Consider this before you delve into C solutions, which greatly increase
headaches.  An easy way to check is to cut out the map and memoization and
just use a dictionary preloaded with known argument:value pairs for a given
set of test data.

e.g.,

def func(...):
    ...

data = [foo, bar, ....]
cache = dict([(i, func(i)) for i in data])

def timetrial(_data=data, _cache=cache):
    return map(_cache.__getitem__, _data)
# [operator.getitem(_cache, i) for i in _data] *might* be faster.

then timeit.py -s"import ttrial" "ttrial.timetrial()"

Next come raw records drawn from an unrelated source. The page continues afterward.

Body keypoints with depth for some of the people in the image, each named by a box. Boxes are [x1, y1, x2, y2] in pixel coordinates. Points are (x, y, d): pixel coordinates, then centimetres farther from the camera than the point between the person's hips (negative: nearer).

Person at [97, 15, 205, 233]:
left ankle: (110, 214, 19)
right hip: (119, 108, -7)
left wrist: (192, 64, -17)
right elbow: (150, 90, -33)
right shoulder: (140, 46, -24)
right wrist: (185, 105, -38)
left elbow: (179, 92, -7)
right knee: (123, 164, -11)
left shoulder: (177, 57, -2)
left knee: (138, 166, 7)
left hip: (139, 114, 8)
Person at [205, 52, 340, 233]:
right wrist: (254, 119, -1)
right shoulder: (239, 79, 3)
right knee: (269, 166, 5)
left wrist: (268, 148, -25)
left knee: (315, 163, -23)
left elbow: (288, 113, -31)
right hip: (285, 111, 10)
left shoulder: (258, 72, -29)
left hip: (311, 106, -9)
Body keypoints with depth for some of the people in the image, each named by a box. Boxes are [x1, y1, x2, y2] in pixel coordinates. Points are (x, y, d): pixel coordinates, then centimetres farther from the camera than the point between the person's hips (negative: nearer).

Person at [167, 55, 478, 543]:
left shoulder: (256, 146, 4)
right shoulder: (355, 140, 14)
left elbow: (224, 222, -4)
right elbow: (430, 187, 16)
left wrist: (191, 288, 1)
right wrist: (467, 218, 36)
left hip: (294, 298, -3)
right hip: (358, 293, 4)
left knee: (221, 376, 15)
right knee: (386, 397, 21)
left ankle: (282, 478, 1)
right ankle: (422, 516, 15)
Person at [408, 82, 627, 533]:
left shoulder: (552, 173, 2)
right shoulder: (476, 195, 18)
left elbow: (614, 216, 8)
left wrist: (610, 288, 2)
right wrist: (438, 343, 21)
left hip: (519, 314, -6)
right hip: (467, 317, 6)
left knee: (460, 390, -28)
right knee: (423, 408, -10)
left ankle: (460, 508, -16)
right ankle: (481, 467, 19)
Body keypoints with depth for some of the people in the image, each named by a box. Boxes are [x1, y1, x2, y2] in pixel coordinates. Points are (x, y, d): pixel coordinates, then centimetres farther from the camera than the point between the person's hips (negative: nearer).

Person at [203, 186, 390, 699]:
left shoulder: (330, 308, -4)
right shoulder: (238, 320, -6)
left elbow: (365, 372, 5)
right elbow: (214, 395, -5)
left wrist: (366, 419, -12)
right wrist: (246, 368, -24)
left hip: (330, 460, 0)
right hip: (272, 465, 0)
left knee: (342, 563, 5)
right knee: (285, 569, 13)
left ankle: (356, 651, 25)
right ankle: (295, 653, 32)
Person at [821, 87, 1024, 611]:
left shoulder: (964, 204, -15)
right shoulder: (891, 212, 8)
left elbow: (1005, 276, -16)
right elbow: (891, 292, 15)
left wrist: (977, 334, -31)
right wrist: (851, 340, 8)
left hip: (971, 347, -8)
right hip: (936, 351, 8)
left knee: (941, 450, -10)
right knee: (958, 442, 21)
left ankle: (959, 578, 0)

If it's still too slow, then either Python simply isn't for this task, or
you need to optimize your functions.

If this isn't the real bottleneck:
- Perhaps the functions I'm memoizing need optimization themselves?
- Are there any modules out there which implement these in C already?
- How does the competing C++ code do it?  Does it get its speed from some
wicked data structure for the memoizing, or are the individual functions
faster, or what?

If this *is* the only significant bottleneck, but you want to try harder to
speed it up, you can pursue the C closure path you were mentioning.  With
the caveat that I don't do any CPython hacking, I know that closures are
implemented using co_cellvars and the LOAD_DEREF bytecode.  The Python C api
does describe an api to cell objects, so that will be the place to look, if
it's possible to do a closure in C.  It may not be faster than your
straightforward approach, of course.

However, comparing your Python to a C++ version on the basis of speed is
most certainly the wrong way to go.  If the C++ is well designed with good
algorithms, its going to be faster than Python. Period.  The advantage of
Python is that it's much faster and easier to *write* (and less likely to
introduce bugs), easier to *read* and maintain, and can model your problem
more intuitively and flexibly.  But if you need maximum speed at all costs,
the best Python can do for you is act as a glue language to bits and pieces
of hand-crafted C.

Do you really *need* the speed, or are you just bothered that it's not as
fast as the C++ version?
--
Francis Avila